No.2 5点 パメル 2025/06/14 19:25
物語は夏美が自殺を決意し、ネットで知り合った三人とともに車で山へ向かい、山中で練炭自殺を試みようとするところから始まる。四人はそれぞれに複雑な背景を持ち、当初は互いに反発し合う。夏美は「サークルクラッシャー」と呼ばれ、コミュニティを破壊してきた過去を持つ。長谷部は会社を倒産させ、借金に追われた元経営者。千代子はコロナ禍でスナックを営み、クラスターを発生させた責任を負っている。陸斗は謎めいた高校生で、冷静な策略家。
やがて、彼らのいる山中の近くに車が現れ、しばらくして去った後、森の奥から赤ん坊の泣き声が。赤ん坊を発見した四人は、自殺を先送りし小さな命を助けようと考える。ところが母親を名乗る女性が、SNSに赤ん坊を誘拐されたと投稿した動画により、誘拐犯の汚名を着せられる。
本作はSNS社会の危うさや「正義」の暴走を描きながら、人身売買組織の闇にも迫る。四人は単なる被害者ではなく、逆にSNSを利用して反撃するなど、知恵と機転で戦う姿勢が痛快。終盤の組織の正体が明かされる展開は、伏線が巧みに回収されている。
自殺という重いテーマを扱いながら、赤ん坊という「生の象徴」を通じて、人間の再生を描いた作品。本のタイトル通り、短い期間ではあるものの、疑似家族的な絆が生まれ、いくつもの逆転が起きるところに魅力がある。このように読ませはするのだが、後半の展開と結末は意外性がなく予想していた通りで、ミステリ的には物足りなさを感じてしまった。

No.1 8点 虫暮部 2023/06/16 12:30
 まず、基本設定の紹介が上手く組み立てられていて最初の山場。粗筋を予め読んでしまうと最初の100ページの面白さが半減すると思う。
 とは言えエンタテインメントである以上、例えば集まった目的がアレならそれは成就せず、トゲトゲバラバラな関係性は転回し、伏線の回収としてアレとアレをぶつけて着地――“状況は変化する” と言う意味で実は予想通りな流れ。
 そこを如何に読ませるかに適切に注力しており、ネット社会が敵にも味方にもなる様は皮肉が効いている。
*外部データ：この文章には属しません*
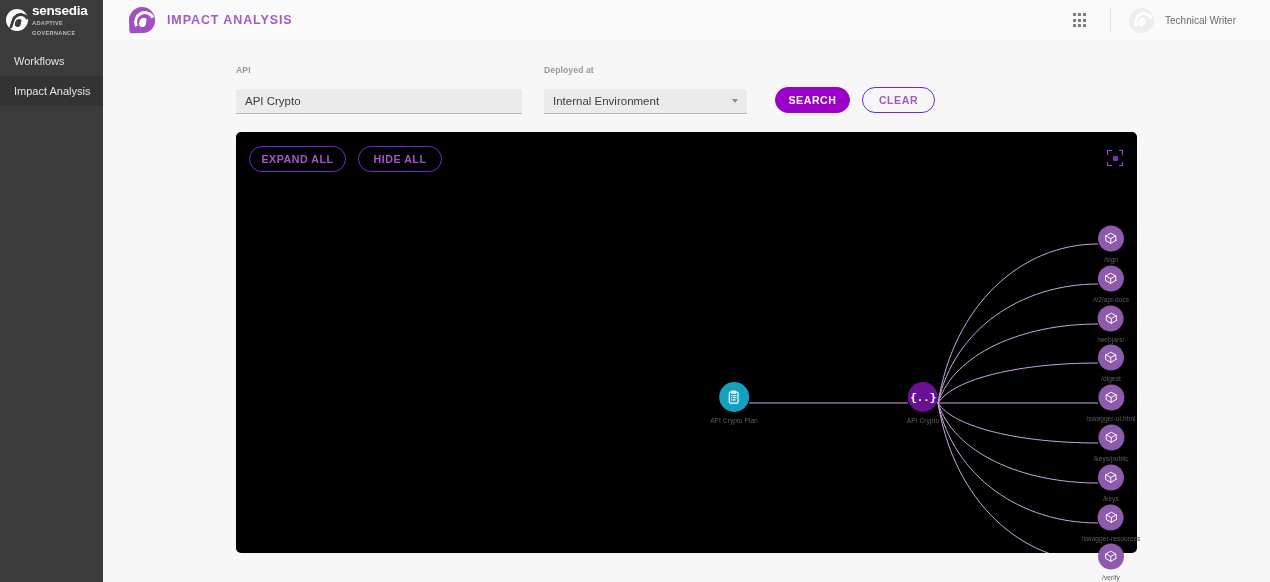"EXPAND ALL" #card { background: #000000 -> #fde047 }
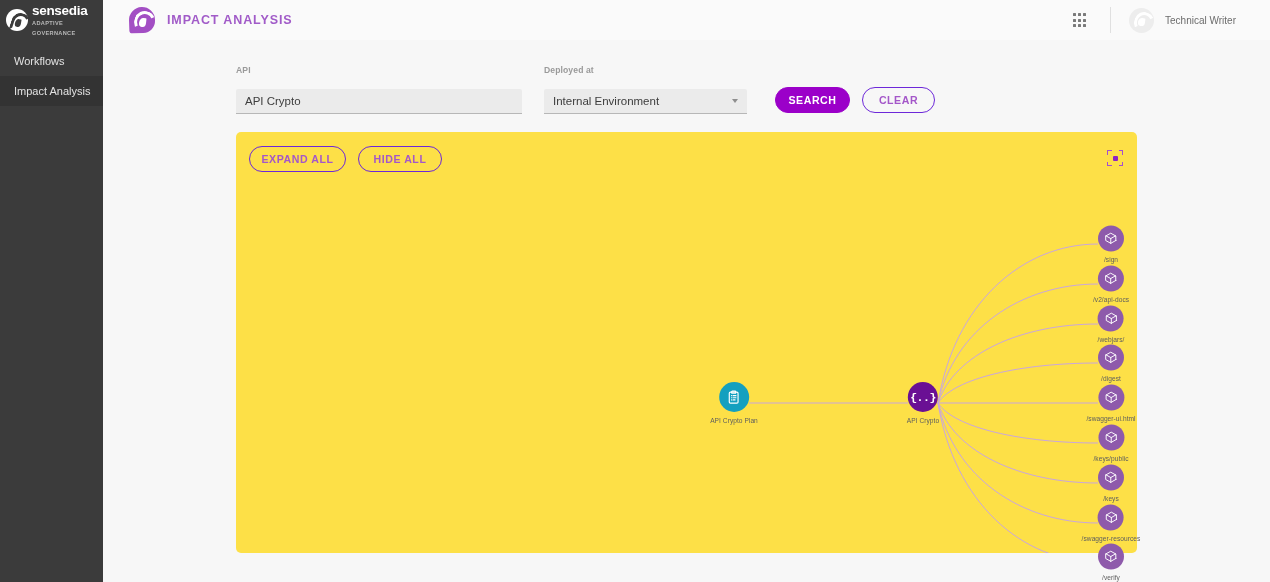"HIDE ALL" #btn-hide { font-family: none -> Liberation Mono, monospace }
話を転がす為に出し惜しみナシの総力戦って感じが痛快だ。
 終盤、敵の稼業がさほどショッキングではなかったのが残念(鈍くなってるか、私?)。

 本書に限らないが、死体にせよ生体にせよ隠す(隠れる)のがどの程度難しいのか実感しづらいので、隠す側が甘かったのか探す側が優秀だったのか今一つ良く判らないな~。